__As suas instruções__:
De acordo com o trecho do texto apresentado a seguir, que grau da Ordem Militar de Santiago da Espada foi atribuído a 4 de Março de 1941?

__Trecho do texto__:
::::

O regresso a Portugal é marcado pelas encomendas oficiais em 1937 para o Pavilhão de Portugal na Exposição Internacional das Artes e das Técnicas da Vida Moderna em Paris, onde recebe um grand-prix da escultura, e em 1940 para a Exposição do Mundo Português em Lisboa. Para estas exposições realizou retratos de grandes figuras da História de Portugal, como Infante D. Henrique, Afonso de Albuquerque e o grupo escultórico D. Manuel I com Vasco da Gama e Pedro Álvares Cabral. A 4 de Março de 1941 é condecorado, durante a presidência de António Óscar Carmona, com o grau de Oficial da Ordem Militar de Santiago da Espada. Em 1943 é reconhecido publicamente com uma exposição retrospetiva organizada pelo Secretariado de Propaganda Nacional e, no ano seguinte, recebe o Prémio de Escultura Manuel Pereira.

::::

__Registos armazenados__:
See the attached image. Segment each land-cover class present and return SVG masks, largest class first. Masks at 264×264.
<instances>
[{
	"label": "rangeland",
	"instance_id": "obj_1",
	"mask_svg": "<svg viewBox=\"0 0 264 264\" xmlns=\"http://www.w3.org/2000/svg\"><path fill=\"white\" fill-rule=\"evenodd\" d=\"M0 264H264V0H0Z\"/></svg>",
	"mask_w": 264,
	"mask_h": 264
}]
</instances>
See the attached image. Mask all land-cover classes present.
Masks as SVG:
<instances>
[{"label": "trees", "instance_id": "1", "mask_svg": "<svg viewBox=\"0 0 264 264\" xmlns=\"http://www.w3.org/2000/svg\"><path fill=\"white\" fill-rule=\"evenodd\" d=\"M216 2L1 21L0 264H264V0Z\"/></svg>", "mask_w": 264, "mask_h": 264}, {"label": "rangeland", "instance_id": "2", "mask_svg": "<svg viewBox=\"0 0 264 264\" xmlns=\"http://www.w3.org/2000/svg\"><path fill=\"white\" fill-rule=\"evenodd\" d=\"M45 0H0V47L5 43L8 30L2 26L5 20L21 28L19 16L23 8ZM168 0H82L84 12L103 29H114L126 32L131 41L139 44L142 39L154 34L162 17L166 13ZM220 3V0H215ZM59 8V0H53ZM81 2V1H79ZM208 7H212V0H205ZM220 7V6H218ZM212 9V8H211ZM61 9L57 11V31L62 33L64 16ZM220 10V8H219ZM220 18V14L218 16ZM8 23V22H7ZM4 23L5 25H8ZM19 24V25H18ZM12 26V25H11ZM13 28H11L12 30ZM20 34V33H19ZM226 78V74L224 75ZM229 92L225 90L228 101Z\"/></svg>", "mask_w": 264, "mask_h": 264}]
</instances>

::::

__Solução do problema__:
O grau de Oficial.